I ascended a few rungs of the ladder that I had seen her climb and removed the book that she had placed on the shelf. It was an edition of Poe's tales.

"It is opposite from my custom. Putting valuable things into a place." She laughed with child-like enjoyment at the idea. When she smiled she had the air of a little girl, particularly now, as her hair had been cut shorter.

"Valuable? These are only valuable for readers who can appreciate Poe!" I said. "And why place them so high up, where they are difficult to find?"

"People like to reach for something, Monsieur Quentin," she said.

"You have done this under the direction of the Baron Dupin. Where is he?"

"He has begun the work of resolving Poe's death," Bonjour said. "And shall end it in triumph."

My head was pounding. "He has no business with that! He has no business here!"

"Consider it fortunate," she replied cryptically.

"I do not consider his using this serious matter for his entertainment fortunate."

"Still, he has found an activity more useful than murdering you."

"Murdering me? Ha!" I tried to sound cavalier. "Why should he do that?"

"When you wrote your letters to Baron Dupin, you spoke at length of the urgent assistance needed to decipher the beloved Mr. Poe's death. ‘The greatest genius known to American literary journals, who will be endlessly and forever mourned,' and so on."

This was a true rendition of my sentiments.

"Imagine the Baron's surprise, then, when we arrived here to Baltimore some weeks ago. No ladies weeping in the streets for the postmortem of poor Poe. No riots demanding justice for the poet. Few people we could find knew, with particularity, who Edgar Poe was other than to say a writer of some queer and popular fantasies. Indeed, most didn't know that Monsieur Poe had gone to his long home."

"It is true," I said defiantly. "There are many, mademoiselle, who will greet genius with jealousy and indifference, and Poe's uniqueness made him an especial target for that. What about it?"

"Baron Dupin had come here to answer the demand to understand Poe's death. And here no demand at all could be found!"

I fell silent. I suppose I could not argue against the Baron's frustration, as I had experienced the same kind.

"He blamed me," I muttered.

"Well, do not imagine my master felt very forgiving toward you.

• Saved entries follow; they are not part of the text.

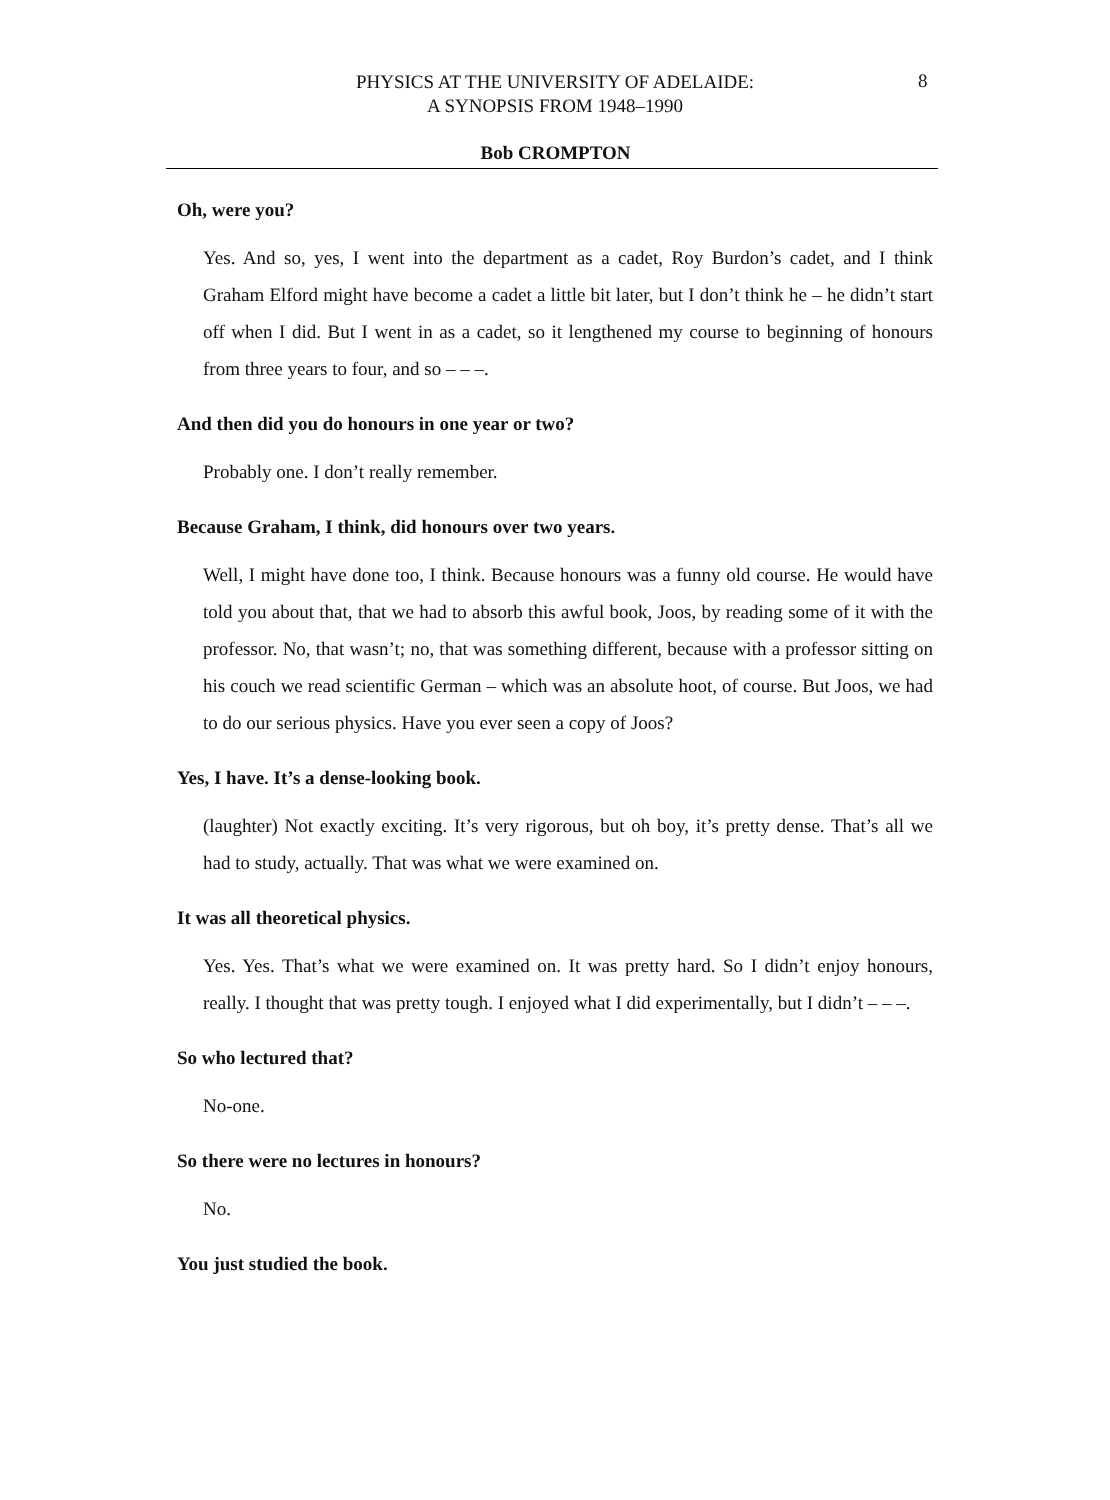8
PHYSICS AT THE UNIVERSITY OF ADELAIDE:
A SYNOPSIS FROM 1948–1990
Bob CROMPTON
Oh, were you?
Yes. And so, yes, I went into the department as a cadet, Roy Burdon’s cadet, and I think Graham Elford might have become a cadet a little bit later, but I don’t think he – he didn’t start off when I did. But I went in as a cadet, so it lengthened my course to beginning of honours from three years to four, and so – – –.
And then did you do honours in one year or two?
Probably one. I don’t really remember.
Because Graham, I think, did honours over two years.
Well, I might have done too, I think. Because honours was a funny old course. He would have told you about that, that we had to absorb this awful book, Joos, by reading some of it with the professor. No, that wasn’t; no, that was something different, because with a professor sitting on his couch we read scientific German – which was an absolute hoot, of course. But Joos, we had to do our serious physics. Have you ever seen a copy of Joos?
Yes, I have. It’s a dense-looking book.
(laughter) Not exactly exciting. It’s very rigorous, but oh boy, it’s pretty dense. That’s all we had to study, actually. That was what we were examined on.
It was all theoretical physics.
Yes. Yes. That’s what we were examined on. It was pretty hard. So I didn’t enjoy honours, really. I thought that was pretty tough. I enjoyed what I did experimentally, but I didn’t – – –.
So who lectured that?
No-one.
So there were no lectures in honours?
No.
You just studied the book.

In fact, finding we had traveled so far and at great expense without purpose, the Baron grew very warm very quickly."

I think I must have shown apprehension, because she smiled.

"Nothing to fear, Monsieur Quentin," she said. But her smiling, somehow, made me feel less safe. Perhaps it was the scar that divided her mouth into two. "I do not think you are in the shadow of any harm-at the moment. You have no doubt seen what has happened, since that time, to the awareness of Poe in your city."

"You mean, in the newspapers?" I began to put it together. "You have something to do with all that?"